Exercise aim
Copy out, word for word, the stretch of the article on chaos-based telecommunications security from "The operating principle" through "from the receiver.".

Top of Excerpt to read

Synchronizing chaos to improve telecommunications security
Telecommunications security is one of the challenges of the digital society. A team from the University of Barcelona (UB), led by Dr. Daniel Navarro, a Ramón y Cajal researcher from the Department of Electronic and Biomedical Engineering of the UB, is developing a project to obtain low-cost and very difficult to hack cryptographic chips based on optomechanical technology, which uses light to interact with mechanical devices.
In this field of research, irregularities are often considered harmful, and efforts are made to minimise their effects. However, in this project the idea is precisely to take advantage of these alterations and introduce chaotic components in the signal to achieve high levels of security in communications.
The operating principle of the new encryption method is to hide the information signals behind a chaos map that can only be decoded through bi-directional synchronization of two equivalent devices acting as transmitter and receiver. In this way, the message would be hidden in this chaotic environment and could only be decoded from the receiver.
This synchronization of chaos is a very promising field of research in cryptography, for it is based on hardware encryption. This type of encryption is much more difficult to intercept than the most common system, software encryption, because the encryption process is separated from the rest of the device.
These new devices also have the advantage that they can be manufactured using conventional nanofabrication techniques, making them very competitive in terms of energy efficiency, information transfer speed, versatility, safety, and price.

Bottom of Excerpt to read
Top of Exercise data

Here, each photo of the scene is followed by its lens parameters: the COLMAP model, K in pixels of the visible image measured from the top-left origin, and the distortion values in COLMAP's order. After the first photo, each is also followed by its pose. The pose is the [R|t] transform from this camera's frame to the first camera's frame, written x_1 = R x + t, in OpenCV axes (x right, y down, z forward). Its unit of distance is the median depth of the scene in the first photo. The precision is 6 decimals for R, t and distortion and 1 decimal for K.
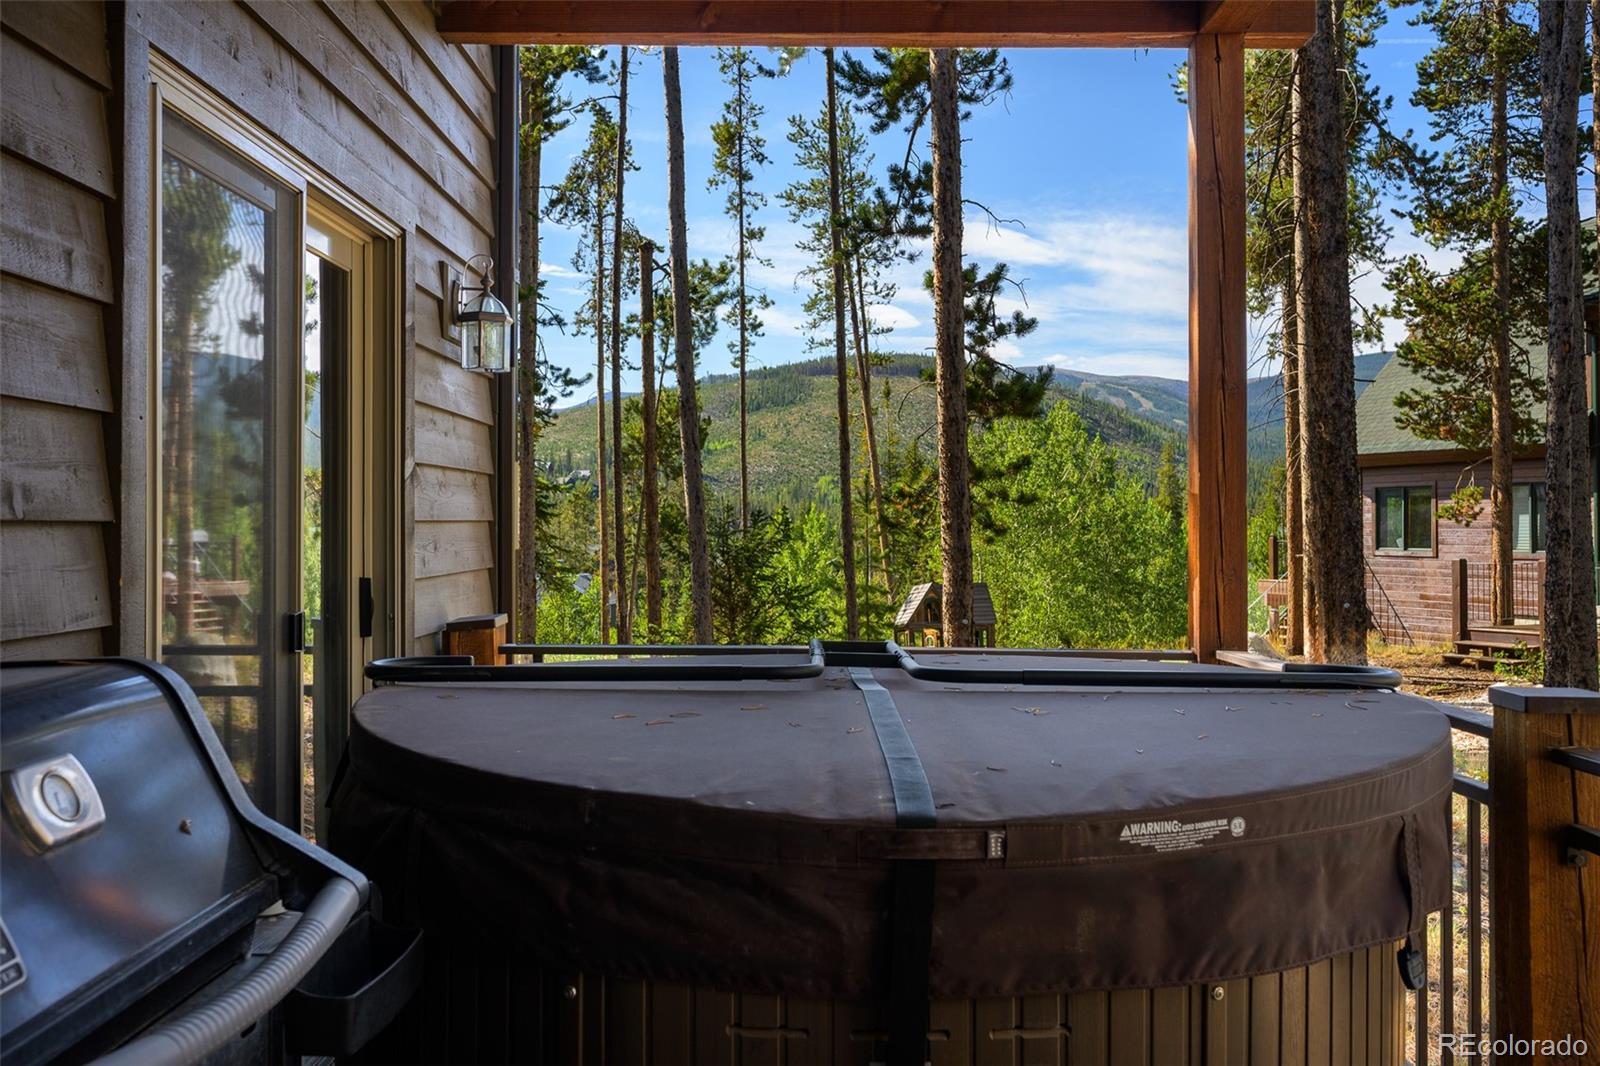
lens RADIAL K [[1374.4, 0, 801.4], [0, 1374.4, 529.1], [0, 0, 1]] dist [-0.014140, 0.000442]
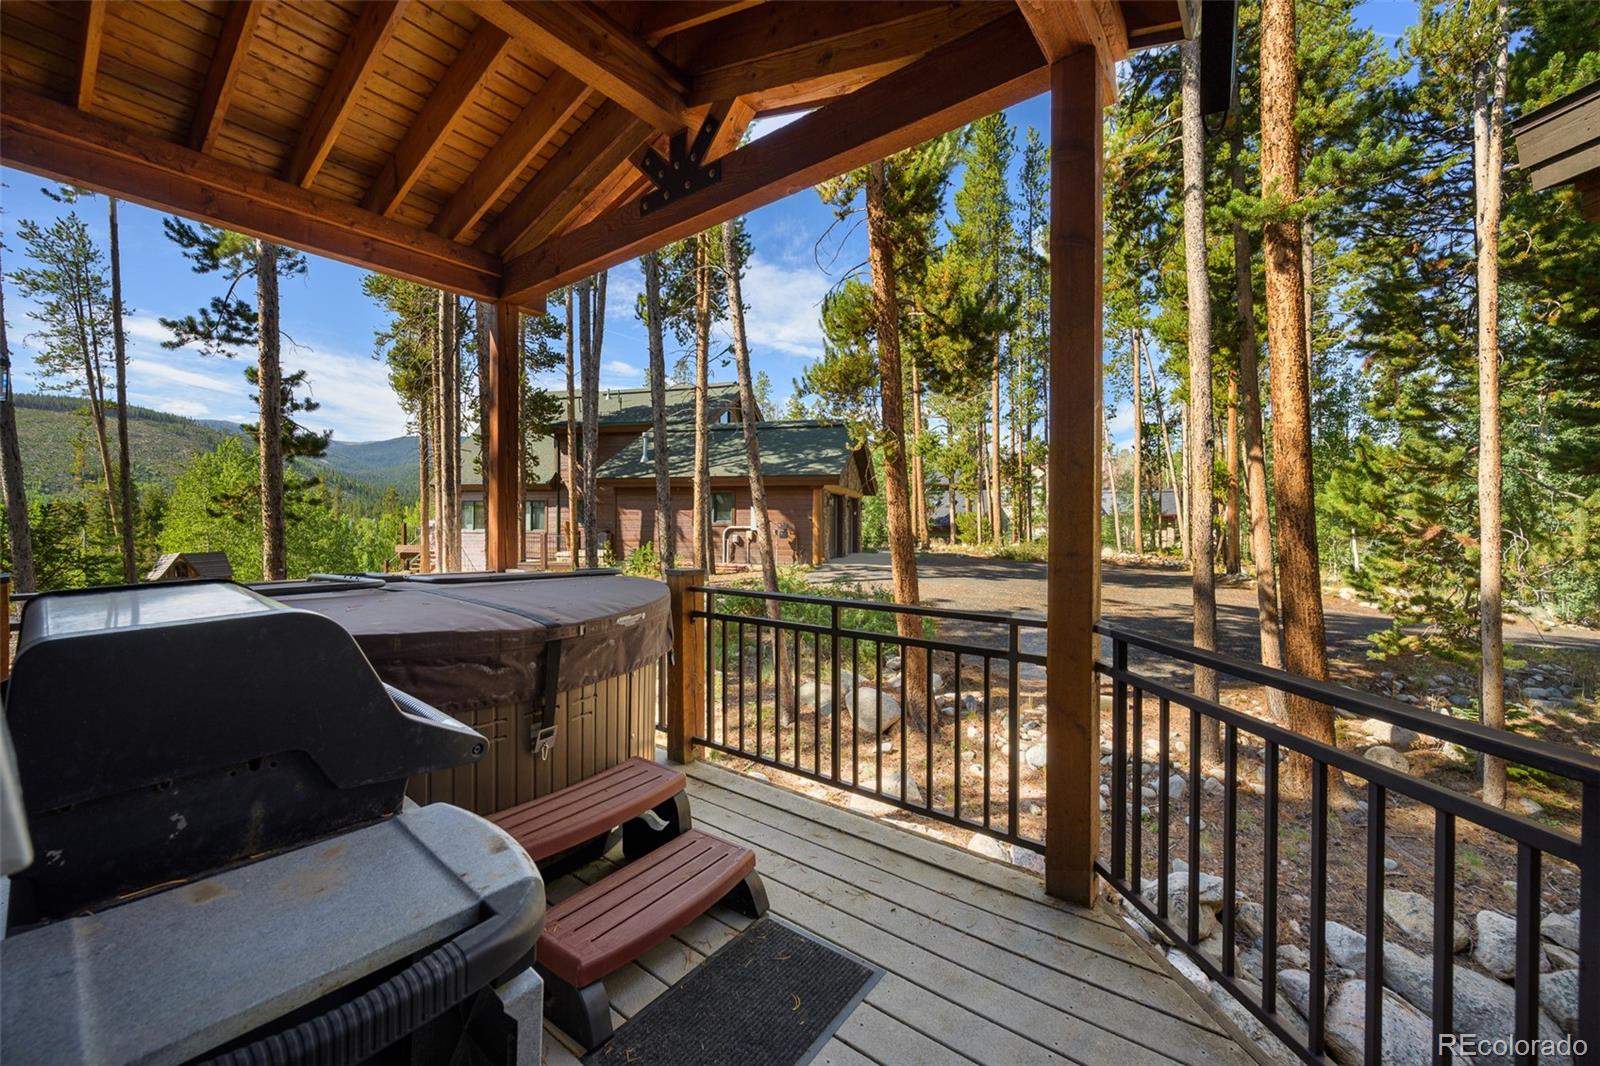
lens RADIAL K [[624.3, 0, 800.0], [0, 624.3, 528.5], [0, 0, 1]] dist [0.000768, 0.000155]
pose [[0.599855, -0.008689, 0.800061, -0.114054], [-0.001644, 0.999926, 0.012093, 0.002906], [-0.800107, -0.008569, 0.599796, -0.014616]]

Bottom of Exercise data

Exercise solution
The operating principle of the new encryption method is to hide the information signals behind a chaos map that can only be decoded through bi-directional synchronization of two equivalent devices acting as transmitter and receiver. In this way, the message would be hidden in this chaotic environment and could only be decoded from the receiver.